「ATPファイナルズ」(11月12日~11月19日/イギリス・ロンドン/室内ハードコート)の試合に先立ち、最多優勝6回を誇るロジャー・フェデラー(スイス)が記者会見でコメントした。「去年はここにいられなかったからまた叶って嬉しい。今年はラン…

「ATPファイナルズ」(11月12日~11月19日/イギリス・ロンドン/室内ハードコート)の試合に先立ち、最多優勝6回を誇るロジャー・フェデラー(スイス)が記者会見でコメントした。

「去年はここにいられなかったからまた叶って嬉しい。今年はランキングのずっと下位から始めなければならなかったからね。初期の目標は、おそらくウィンブルドン前後の中間地点では世界8位あたりだった」

フェデラーは、2016年のウィンブルドン敗退後、痛めた膝の回復に残りのシーズンを充てると発表し、そこから半年ほど試合に出場していなかった。復帰したのは2017年の1月。その後は破竹の勢いで数々の勝利を飾ってきた。

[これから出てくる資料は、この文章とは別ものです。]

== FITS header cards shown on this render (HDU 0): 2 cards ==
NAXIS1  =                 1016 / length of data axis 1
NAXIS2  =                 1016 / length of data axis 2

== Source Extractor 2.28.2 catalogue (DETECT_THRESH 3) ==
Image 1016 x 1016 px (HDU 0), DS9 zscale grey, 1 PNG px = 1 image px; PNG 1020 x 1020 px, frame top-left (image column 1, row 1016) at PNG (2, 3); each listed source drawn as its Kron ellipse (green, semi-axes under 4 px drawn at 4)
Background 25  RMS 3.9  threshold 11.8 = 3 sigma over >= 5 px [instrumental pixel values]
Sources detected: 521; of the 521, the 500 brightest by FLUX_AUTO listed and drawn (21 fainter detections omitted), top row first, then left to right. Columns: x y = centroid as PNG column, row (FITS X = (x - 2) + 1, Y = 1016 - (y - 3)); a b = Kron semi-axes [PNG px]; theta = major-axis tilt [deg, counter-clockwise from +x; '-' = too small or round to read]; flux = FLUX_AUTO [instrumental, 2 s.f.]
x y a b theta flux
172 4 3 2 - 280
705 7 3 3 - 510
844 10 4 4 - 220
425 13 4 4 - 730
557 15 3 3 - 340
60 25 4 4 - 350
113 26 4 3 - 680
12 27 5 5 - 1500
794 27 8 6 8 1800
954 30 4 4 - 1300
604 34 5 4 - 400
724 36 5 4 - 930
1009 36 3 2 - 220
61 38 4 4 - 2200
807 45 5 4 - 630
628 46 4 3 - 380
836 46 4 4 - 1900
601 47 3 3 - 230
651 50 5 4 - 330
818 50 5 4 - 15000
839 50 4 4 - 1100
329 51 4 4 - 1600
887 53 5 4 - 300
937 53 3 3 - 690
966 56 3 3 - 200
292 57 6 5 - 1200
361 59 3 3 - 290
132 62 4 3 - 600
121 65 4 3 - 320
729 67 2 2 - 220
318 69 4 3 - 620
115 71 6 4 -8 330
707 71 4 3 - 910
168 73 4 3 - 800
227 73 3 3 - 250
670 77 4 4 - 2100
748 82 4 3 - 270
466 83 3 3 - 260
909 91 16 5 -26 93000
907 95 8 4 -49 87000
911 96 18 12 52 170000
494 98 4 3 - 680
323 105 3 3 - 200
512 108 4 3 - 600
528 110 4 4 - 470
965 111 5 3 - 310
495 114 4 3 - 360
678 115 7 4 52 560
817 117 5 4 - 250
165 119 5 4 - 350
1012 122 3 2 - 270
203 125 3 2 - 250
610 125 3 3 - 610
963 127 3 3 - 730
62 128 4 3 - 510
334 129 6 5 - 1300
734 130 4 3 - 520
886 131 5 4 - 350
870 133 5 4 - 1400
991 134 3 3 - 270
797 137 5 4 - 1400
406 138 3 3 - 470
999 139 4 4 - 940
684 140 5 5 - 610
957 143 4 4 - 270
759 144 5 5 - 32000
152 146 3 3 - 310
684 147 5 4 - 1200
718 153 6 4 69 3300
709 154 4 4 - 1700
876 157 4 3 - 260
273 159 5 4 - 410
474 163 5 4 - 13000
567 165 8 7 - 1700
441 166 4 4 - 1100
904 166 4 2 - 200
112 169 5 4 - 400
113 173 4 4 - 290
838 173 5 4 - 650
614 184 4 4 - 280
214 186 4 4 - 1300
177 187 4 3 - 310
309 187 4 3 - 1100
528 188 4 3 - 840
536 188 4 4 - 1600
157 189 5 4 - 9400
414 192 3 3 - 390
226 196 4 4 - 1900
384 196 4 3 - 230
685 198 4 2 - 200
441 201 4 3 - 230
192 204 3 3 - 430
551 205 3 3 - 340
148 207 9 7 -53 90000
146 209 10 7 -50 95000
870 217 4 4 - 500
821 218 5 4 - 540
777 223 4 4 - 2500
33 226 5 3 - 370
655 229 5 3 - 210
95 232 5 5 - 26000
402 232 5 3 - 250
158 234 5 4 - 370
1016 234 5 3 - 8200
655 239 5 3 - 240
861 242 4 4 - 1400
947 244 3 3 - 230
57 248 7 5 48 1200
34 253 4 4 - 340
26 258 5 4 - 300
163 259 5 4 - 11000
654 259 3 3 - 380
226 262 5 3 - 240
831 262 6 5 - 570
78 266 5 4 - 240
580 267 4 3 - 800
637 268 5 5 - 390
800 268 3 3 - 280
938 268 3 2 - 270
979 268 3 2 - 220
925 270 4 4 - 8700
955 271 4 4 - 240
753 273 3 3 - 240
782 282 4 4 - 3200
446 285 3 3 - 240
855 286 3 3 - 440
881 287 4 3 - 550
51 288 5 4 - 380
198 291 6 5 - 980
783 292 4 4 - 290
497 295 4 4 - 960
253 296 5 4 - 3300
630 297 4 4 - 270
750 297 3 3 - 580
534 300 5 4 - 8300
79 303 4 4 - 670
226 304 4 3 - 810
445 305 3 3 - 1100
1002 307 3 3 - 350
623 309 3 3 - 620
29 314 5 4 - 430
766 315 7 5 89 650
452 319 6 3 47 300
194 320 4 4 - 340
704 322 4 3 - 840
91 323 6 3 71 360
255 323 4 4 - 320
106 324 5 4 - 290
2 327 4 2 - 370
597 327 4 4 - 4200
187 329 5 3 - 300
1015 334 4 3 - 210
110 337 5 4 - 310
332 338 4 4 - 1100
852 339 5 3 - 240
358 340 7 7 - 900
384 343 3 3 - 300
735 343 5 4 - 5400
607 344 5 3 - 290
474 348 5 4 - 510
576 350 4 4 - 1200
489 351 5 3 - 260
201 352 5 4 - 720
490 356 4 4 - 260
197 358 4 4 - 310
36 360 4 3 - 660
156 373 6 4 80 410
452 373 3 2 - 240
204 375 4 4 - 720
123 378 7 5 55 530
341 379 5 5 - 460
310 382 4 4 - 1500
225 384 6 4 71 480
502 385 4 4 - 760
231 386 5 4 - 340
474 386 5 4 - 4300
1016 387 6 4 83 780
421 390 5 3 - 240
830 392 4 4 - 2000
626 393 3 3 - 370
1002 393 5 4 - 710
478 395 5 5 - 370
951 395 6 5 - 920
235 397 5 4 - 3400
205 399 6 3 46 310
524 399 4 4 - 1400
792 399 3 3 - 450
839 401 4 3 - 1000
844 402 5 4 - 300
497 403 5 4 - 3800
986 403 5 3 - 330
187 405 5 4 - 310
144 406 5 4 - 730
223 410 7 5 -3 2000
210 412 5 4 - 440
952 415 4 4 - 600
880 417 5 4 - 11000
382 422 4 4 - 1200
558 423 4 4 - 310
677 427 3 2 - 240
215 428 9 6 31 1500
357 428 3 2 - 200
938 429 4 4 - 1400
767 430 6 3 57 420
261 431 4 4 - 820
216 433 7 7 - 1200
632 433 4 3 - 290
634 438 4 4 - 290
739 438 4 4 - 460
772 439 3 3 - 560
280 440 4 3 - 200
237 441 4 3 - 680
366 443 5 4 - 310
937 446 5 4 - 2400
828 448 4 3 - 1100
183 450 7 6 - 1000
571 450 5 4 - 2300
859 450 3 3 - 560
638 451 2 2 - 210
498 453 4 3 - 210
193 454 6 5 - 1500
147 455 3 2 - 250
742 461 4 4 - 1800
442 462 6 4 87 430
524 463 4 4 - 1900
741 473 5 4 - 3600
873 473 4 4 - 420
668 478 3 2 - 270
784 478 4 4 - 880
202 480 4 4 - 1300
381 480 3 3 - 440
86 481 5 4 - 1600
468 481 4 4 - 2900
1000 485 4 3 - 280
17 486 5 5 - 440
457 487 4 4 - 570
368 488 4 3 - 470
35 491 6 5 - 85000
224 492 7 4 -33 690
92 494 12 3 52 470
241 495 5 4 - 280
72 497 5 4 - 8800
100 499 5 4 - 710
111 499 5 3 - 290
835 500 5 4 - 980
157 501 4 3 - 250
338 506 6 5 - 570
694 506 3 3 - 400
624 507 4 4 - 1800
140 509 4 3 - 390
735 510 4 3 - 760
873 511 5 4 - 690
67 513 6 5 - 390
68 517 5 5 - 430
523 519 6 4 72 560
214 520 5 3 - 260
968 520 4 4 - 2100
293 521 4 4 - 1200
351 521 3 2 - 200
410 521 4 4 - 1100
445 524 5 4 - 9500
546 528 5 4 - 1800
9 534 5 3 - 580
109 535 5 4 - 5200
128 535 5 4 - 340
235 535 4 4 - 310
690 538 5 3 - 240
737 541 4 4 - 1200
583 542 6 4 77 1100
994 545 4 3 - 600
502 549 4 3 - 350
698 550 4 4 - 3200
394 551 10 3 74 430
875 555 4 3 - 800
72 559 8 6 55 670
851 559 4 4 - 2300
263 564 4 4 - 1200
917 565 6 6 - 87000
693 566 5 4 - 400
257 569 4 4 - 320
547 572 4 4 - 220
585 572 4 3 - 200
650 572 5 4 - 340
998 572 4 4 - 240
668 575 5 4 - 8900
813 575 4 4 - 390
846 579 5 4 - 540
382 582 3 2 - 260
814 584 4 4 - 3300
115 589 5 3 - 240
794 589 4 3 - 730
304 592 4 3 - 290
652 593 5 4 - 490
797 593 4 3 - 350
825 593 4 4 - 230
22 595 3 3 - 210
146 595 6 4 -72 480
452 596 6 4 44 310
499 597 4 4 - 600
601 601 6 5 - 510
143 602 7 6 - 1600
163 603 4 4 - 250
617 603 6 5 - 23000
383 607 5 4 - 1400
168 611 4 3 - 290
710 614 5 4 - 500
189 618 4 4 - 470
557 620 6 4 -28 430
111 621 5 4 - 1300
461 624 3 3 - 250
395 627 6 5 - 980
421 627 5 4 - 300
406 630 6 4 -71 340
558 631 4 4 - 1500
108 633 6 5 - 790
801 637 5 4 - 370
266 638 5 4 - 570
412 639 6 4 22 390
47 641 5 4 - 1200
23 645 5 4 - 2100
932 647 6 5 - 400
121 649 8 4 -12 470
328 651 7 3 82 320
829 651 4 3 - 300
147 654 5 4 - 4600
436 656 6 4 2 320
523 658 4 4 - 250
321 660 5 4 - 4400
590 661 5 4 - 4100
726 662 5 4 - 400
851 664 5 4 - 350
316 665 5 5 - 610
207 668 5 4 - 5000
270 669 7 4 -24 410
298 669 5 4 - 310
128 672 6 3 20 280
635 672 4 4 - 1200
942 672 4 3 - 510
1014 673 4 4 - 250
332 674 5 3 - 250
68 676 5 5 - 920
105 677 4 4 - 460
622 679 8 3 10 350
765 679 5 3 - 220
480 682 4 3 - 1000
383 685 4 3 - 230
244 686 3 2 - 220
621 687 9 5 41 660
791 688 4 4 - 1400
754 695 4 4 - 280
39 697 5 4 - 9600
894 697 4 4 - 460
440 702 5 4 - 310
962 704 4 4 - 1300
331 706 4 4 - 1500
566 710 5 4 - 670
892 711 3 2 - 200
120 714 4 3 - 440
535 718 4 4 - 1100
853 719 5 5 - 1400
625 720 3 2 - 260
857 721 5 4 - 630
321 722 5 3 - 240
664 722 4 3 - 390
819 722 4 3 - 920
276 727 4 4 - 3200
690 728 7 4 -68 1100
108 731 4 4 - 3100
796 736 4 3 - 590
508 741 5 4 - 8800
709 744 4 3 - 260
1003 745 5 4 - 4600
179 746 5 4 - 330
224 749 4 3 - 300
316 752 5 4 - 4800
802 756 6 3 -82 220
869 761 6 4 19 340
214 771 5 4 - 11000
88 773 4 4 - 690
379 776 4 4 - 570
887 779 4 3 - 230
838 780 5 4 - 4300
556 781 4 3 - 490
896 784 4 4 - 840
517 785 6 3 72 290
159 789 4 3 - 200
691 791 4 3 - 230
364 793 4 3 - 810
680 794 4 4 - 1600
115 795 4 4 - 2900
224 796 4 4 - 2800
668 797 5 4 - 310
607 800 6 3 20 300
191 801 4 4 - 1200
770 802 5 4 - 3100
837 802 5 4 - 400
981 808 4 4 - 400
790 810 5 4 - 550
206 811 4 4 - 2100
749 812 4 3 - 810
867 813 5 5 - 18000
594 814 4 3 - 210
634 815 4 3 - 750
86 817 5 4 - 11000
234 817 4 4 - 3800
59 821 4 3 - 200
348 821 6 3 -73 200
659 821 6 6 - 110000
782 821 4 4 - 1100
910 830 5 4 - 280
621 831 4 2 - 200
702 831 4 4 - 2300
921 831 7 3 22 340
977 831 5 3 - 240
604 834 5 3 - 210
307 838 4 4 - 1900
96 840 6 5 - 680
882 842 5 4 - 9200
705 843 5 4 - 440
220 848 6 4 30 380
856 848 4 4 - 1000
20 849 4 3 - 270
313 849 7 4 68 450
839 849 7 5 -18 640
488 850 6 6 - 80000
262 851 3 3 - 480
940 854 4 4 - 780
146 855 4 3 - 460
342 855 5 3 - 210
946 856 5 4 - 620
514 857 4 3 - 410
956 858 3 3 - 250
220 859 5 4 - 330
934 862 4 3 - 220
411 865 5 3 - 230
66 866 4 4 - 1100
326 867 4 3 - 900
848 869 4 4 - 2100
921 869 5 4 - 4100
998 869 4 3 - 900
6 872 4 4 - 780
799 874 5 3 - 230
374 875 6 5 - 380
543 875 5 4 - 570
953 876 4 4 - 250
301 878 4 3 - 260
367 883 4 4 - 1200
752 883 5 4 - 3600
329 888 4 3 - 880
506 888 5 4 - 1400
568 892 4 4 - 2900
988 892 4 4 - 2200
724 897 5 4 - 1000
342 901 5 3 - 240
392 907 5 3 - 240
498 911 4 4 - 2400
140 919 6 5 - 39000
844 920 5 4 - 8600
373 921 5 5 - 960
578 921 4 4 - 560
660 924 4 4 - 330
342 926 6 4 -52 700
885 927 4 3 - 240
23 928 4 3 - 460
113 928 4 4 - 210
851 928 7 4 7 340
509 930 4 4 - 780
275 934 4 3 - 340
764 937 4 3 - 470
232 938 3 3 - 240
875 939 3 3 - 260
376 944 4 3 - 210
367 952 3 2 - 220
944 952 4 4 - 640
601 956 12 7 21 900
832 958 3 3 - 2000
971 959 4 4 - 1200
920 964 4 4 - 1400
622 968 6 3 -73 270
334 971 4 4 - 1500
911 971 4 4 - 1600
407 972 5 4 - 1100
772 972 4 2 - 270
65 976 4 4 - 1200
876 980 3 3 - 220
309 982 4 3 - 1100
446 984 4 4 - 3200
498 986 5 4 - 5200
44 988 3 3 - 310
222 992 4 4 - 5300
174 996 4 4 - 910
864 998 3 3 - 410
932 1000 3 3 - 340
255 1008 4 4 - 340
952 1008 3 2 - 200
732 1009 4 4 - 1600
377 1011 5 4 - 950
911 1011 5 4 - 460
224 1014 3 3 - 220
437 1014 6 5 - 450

「『全豪オープン』を勝ってその後ずっとかなり良い位置にいたから、シーズン全体のプレーについて非常に嬉しく思った」

と、世界ランキング2位まで上ってきた自身の成績について喜びを語り、そして「ATPファイナルズ」の出場についても喜んだ。

「またここで最高の選手と競い合うチャンスを得られてとても幸せだ。ここでプレーすることは、1年の大きなハイライトの1つだ」

最多優勝を誇るフェデラーは36歳。そして今年の「ATPファイナルズ」に出場する選手の中で最も若いのはアレクサンダー・ズベレフ(ドイツ)の20歳。彼は「ネクストジェネレーション・ATPファイナルズ」の出場権を獲得していたが、「ATPファイナルズ」に集中するために欠場している。つまり、若手中の若手、ということだ。

「もう慣れているよ、若い選手を相手にプレーするのは。そこで感じるのは、もう自分は25個のトーナメントを戦うことはできないというだけだ--いや、できるけれど、結果がどうなるかわからないね!」

こう語るフェデラーは、ズベレフが生まれたちょうど5ヶ月後にプロに転向している。年齢差はスタミナや運動能力の差に繋がるだろうが、テニスという競技はそれに加えてテクニックと経験に基づく判断力が重要なスポーツだ。その点では、フェデラーの方が一枚も二枚も上手だと言えるだろう。

フェデラーは、この大きな大会に向けて特別な準備をしているわけではない、とも語った。

「今やっていることは何もない、ただ12月に向けて準備しているだけだ。誰とどの日に練習するか、どこでトレーニングするかわかっている......。こういうことは全部決まっているからね。取り組むべきだろうことを前に進めるだけだ。だけど今は、今シーズンをいい形だけで終わらせることだけに集中していると思う」

彼にとっての「いい形」とは、「ATPファイナルズ」で優勝し、最多優勝記録を7回に伸ばすことだろう。

怪我に悩まされ、半年に及ぶ休養のために出場を断念した昨年の思いはあるだろうが、あくまで冷静に試合に向かうフェデラー。どのような「いい形」を私たちに見せてくれるのか、期待したい。

「ATPファイナルズ」は日本時間の今日23時にシングルス第1試合、ロジャー・フェデラー(スイス)対ジャック・ソック(アメリカ)が行われる。

一方、フェデラーの復帰を喜びながらも初優勝を狙うナダルは明日の第2試合、日本時間の11月14日5時にダビド・ゴファン(ベルギー)との試合に出場する。